I have never been to India. At Nora’s Table, we worshiped Indian food. We gave it our all. We ground our own spices, we toasted them in a pan. We browned our onions for curries until the edges were deep brown. We made paneer from whole milk and a little vinegar. We brought in chick pea flour and kari leaves and nigella seeds. And then we passionately threw in what grows here. No New Dehlian has ever had pear chutney. But we honored the idea of chutney, slavishly, with Gorge pears. And when I saw Indians in our dining room, I would often go out to say hello. And here’s what they often said to me. “I have never had a dish like that in India, but it was so perfect, so real, so amazing. Thank you.” Authentic.

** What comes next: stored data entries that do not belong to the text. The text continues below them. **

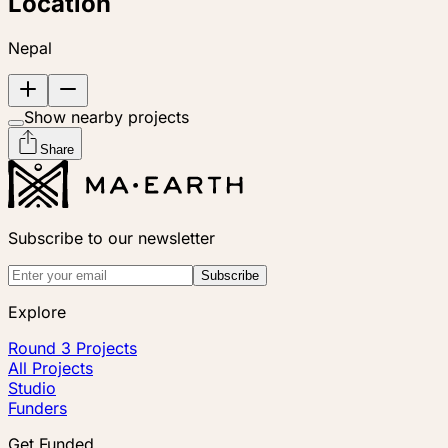
Location
Nepal
Show nearby projects
Share
Subscribe to our newsletter
Subscribe
Explore
Round 3 Projects
All Projects
Studio
Funders
Get Funded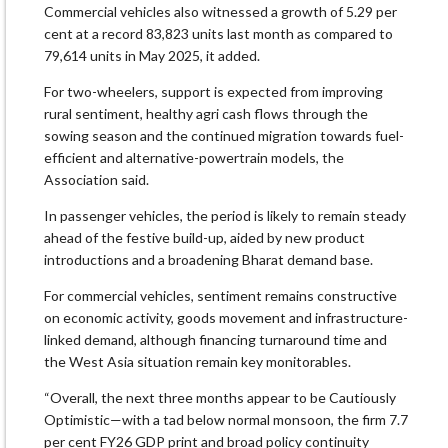
Commercial vehicles also witnessed a growth of 5.29 per
cent at a record 83,823 units last month as compared to
79,614 units in May 2025, it added.
For two-wheelers, support is expected from improving
rural sentiment, healthy agri cash flows through the
sowing season and the continued migration towards fuel-
efficient and alternative-powertrain models, the
Association said.
In passenger vehicles, the period is likely to remain steady
ahead of the festive build-up, aided by new product
introductions and a broadening Bharat demand base.
For commercial vehicles, sentiment remains constructive
on economic activity, goods movement and infrastructure-
linked demand, although financing turnaround time and
the West Asia situation remain key monitorables.
“Overall, the next three months appear to be Cautiously
Optimistic—with a tad below normal monsoon, the firm 7.7
per cent FY26 GDP print and broad policy continuity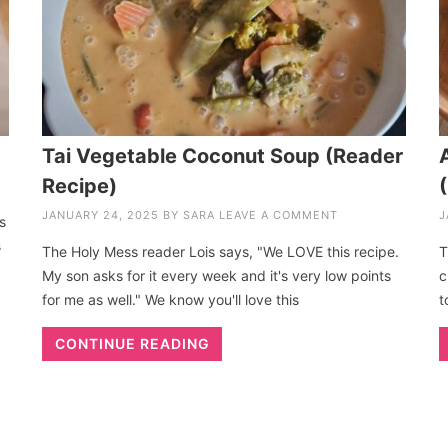
Tai Vegetable Coconut Soup (Reader
Recipe)
JANUARY 24, 2025
BY
SARA
LEAVE A COMMENT
J
s
s
The Holy Mess reader Lois says, "We LOVE this recipe.
T
My son asks for it every week and it's very low points
c
for me as well." We know you'll love this
t
CONTINUE READING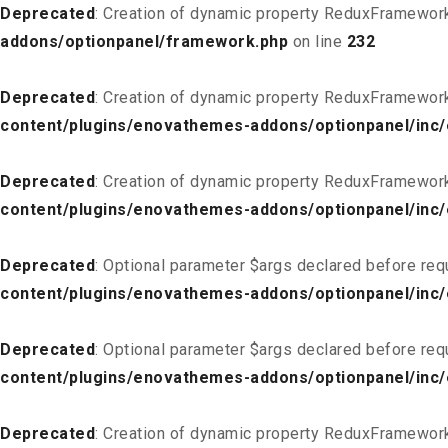
Deprecated
: Creation of dynamic property ReduxFramewor
addons/optionpanel/framework.php
on line
232
Deprecated
: Creation of dynamic property ReduxFramewor
content/plugins/enovathemes-addons/optionpanel/inc/
Deprecated
: Creation of dynamic property ReduxFramewor
content/plugins/enovathemes-addons/optionpanel/inc/
Deprecated
: Optional parameter $args declared before req
content/plugins/enovathemes-addons/optionpanel/inc
Deprecated
: Optional parameter $args declared before req
content/plugins/enovathemes-addons/optionpanel/inc
Deprecated
: Creation of dynamic property ReduxFramewor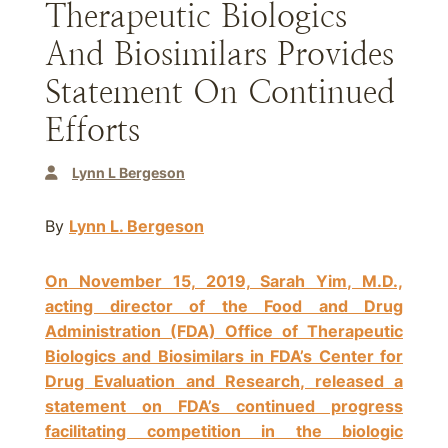
Therapeutic Biologics
And Biosimilars Provides
Statement On Continued
Efforts
Lynn L Bergeson
By
Lynn L. Bergeson
On November 15, 2019, Sarah Yim, M.D.,
acting director of the Food and Drug
Administration (FDA) Office of Therapeutic
Biologics and Biosimilars in FDA’s Center for
Drug Evaluation and Research, released a
statement on FDA’s continued progress
facilitating competition in the biologic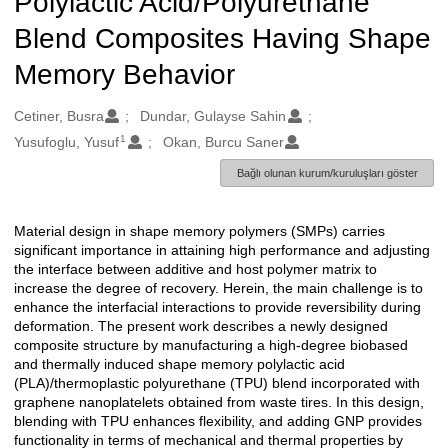
Polylactic Acid/Polyurethane
Blend Composites Having Shape
Memory Behavior
Oluşturanlar
Cetiner, Busra
Dundar, Gulayse Sahin
1
Yusufoglu, Yusuf
Okan, Burcu Saner
Bağlı olunan kurum/kuruluşları göster
Material design in shape memory polymers (SMPs) carries
Açıklama
significant importance in attaining high performance and adjusting
the interface between additive and host polymer matrix to
increase the degree of recovery. Herein, the main challenge is to
enhance the interfacial interactions to provide reversibility during
deformation. The present work describes a newly designed
composite structure by manufacturing a high-degree biobased
and thermally induced shape memory polylactic acid
(PLA)/thermoplastic polyurethane (TPU) blend incorporated with
graphene nanoplatelets obtained from waste tires. In this design,
blending with TPU enhances flexibility, and adding GNP provides
functionality in terms of mechanical and thermal properties by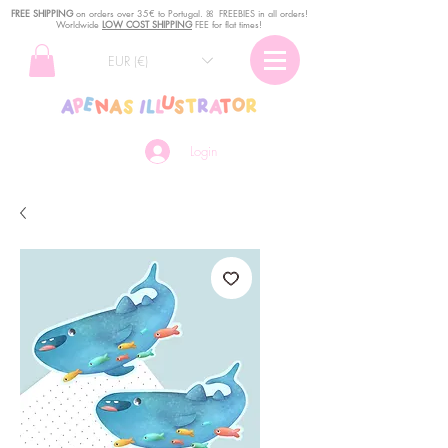
FREE SHIPPING
o
n
orders over 35€ to Portugal. ꕤ FREEBIES in all orders!
Worldwide
LOW COST SHIPPING
FEE for flat times!
EUR (€)
Login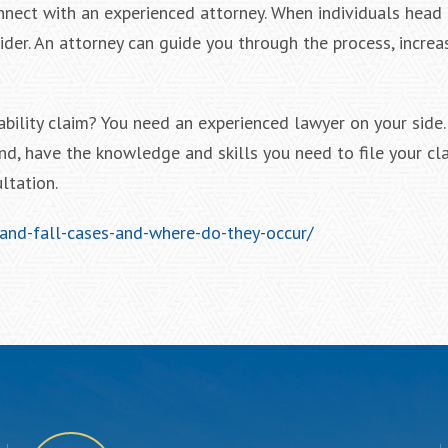
onnect with an experienced attorney. When individuals head 
ider. An attorney can guide you through the process, increa
ability claim? You need an experienced lawyer on your side.
d, have the knowledge and skills you need to file your cla
ltation.
and-fall-cases-and-where-do-they-occur/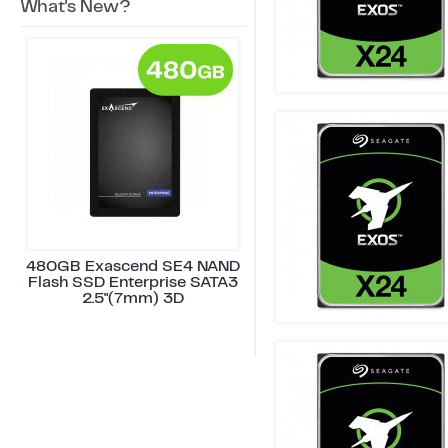
What's New?
480GB Exascend SE4 NAND
Flash SSD Enterprise SATA3
2.5"(7mm) 3D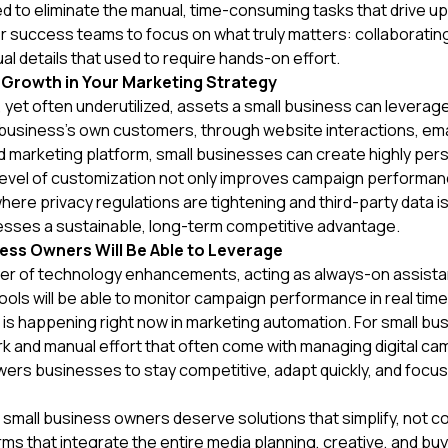
ned to eliminate the manual, time-consuming tasks that drive u
 success teams to focus on what truly matters: collaborating
l details that used to require hands-on effort.
 Growth in Your Marketing Strategy
 yet often underutilized, assets a small business can leverage 
 a business’s own customers, through website interactions, e
ied marketing platform, small businesses can create highly pe
s level of customization not only improves campaign performa
 where privacy regulations are tightening and third-party data 
inesses a sustainable, long-term competitive advantage.
ess Owners Will Be Able to Leverage
er of technology enhancements, acting as always-on assista
tools will be able to monitor campaign performance in real tim
is happening right now in marketing automation. For small b
and manual effort that often come with managing digital camp
s businesses to stay competitive, adapt quickly, and focus 
, small business owners deserve solutions that simplify, not co
ms that integrate the entire media planning, creative, and b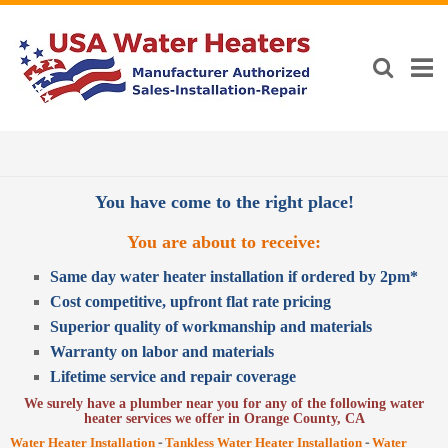
You have come to the right place!
You are about to receive:
Same day water heater installation if ordered by 2pm*
Cost competitive, upfront flat rate pricing
Superior quality of workmanship and materials
Warranty on labor and materials
Lifetime service and repair coverage
We surely have a plumber near you for any of the following water
heater services we offer in Orange County, CA
-
-
Water Heater Installation
Tankless Water Heater Installation
Water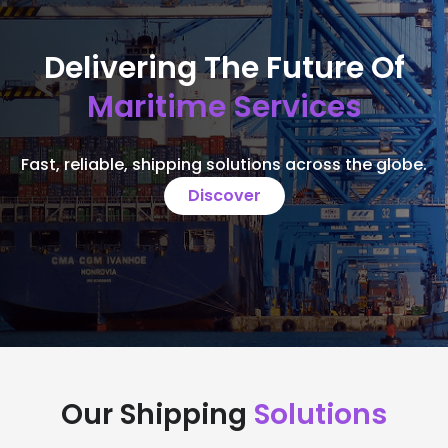
Delivering The Future Of
Maritime Services
Fast, reliable, shipping solutions across the globe.
Discover
Our Shipping
Solutions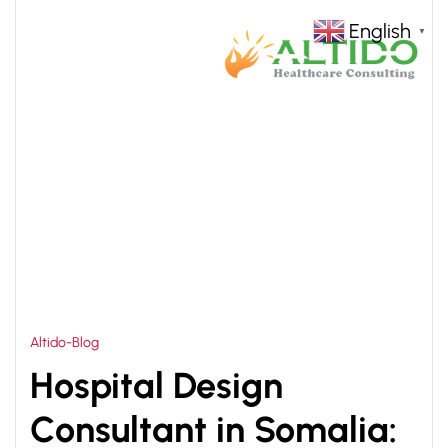
English
▼
HOME
MULTISPECIALITY HOSPITAL DESIGN
>
SOMALIA
Altido-Blog
Hospital Design
Consultant in Somalia:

And that is what authentic means to me now. It is making food as honest as you can, with what you have. And if you do that well, the real owners of that cuisine will recognize what you have created. It will be real to them, as if their aunt had made their favorite dish, but maybe just got creative one night and took it in another direction.
If we have trouble defining what authentic is, it is surely much easier to say what it’s not. It ain’t “Limited Edition” carrots from Andrew & Williamson Fresh Produce of San Diego, grown in Mexico and distributed in Alaska, Arizona, Arkansas, California, Colorado, Florida, Idaho, Illinois, Kansas, Kentucky, Louisiana, Minnesota, Mississippi, Montana, Nevada, New Jersey, New Mexico, Oklahoma, Oregon, South Carolina, Texas and Utah. The shipping cost a pretty penny, but the salmonella was free last month. The carrots sickened 285 people and killed one. Not sure what makes this a limited edition, but perhaps it’s because the carrots didn’t sicken or kill people in the other 24 states.
If we want authenticity, the real deal, then we need to stop buying carrots that qualify for frequent flier miles. Yes, you are correct, a kari leaf will never grow in the Columbia River Gorge. And in my passion for Indian food, I will find a way to keep a package, grown somewhere in Florida, in my freezer. And there will likely always be a lime in my refrigerator. But there is a line to be drawn, a way to know that those holey socks are authentic. If we stand back and look, we can see where that line is. In a world that craves the real, the honest, the enduring life, we have to draw the line.